I have had Accutrons 214 & 218s for 40 years, but just saw a 2186 for the first time. Anyone know this watch?


----------



## Robden (Apr 2, 2016)

Try introducing yourself first, before asking questions. You'll get a better response.


----------



## Humbug (Mar 13, 2016)

218G -not 2186
Google is your friend
I won't hold my breath awaiting a "Thank you" response.....


----------



## Padders (Oct 21, 2008)

I will be more charitable. Here is the Ranfft page after a 2 second google. Says it is part of the 218 family but with a direct read digital readout.
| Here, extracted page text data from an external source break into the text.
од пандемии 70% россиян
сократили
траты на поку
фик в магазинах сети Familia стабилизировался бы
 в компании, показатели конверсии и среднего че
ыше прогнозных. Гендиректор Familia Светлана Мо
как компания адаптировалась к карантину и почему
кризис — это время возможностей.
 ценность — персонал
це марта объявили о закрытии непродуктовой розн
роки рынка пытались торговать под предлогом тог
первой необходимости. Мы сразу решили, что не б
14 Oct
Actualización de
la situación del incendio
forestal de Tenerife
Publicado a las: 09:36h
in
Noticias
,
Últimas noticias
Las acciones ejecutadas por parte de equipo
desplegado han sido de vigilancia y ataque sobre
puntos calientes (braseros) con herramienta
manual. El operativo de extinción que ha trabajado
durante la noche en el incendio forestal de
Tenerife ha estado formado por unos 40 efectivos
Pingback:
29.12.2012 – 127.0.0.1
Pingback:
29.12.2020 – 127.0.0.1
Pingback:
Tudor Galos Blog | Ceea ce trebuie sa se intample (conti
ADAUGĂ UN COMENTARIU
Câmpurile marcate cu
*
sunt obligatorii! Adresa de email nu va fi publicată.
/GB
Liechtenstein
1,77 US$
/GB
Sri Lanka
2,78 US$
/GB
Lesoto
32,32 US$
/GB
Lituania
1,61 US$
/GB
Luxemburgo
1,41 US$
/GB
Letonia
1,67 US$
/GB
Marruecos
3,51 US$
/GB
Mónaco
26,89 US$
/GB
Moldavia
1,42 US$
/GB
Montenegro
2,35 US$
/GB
Not one I have seen and not mentioned on Paul's site that I can see

http://www.ranfft.de/cgi-bin/bidfun-db.cgi?10&ranfft&0&2uswk&Bulova_2186


----------



## Silver Hawk (Dec 2, 2003)

@Paddersbeat me to it. I think if the OP says he's had 214 and 218 for 40 years, he probably knows what he's talking about...

The 2186 is rare calibre used in the Accutron "digital" watch.


----------



## Humbug (Mar 13, 2016)

Humbug said:


> 218G -not 2186
> Google is your friend


A little knowledge is a dangerous thing!
I stand corrected in my assumption that the OP had mistaken 218G as 2186.
Thanks to other more knowledgeable forum members I now realise it is better to keep my mouth shut & be thought a fool, than open it & remove all doubt!


----------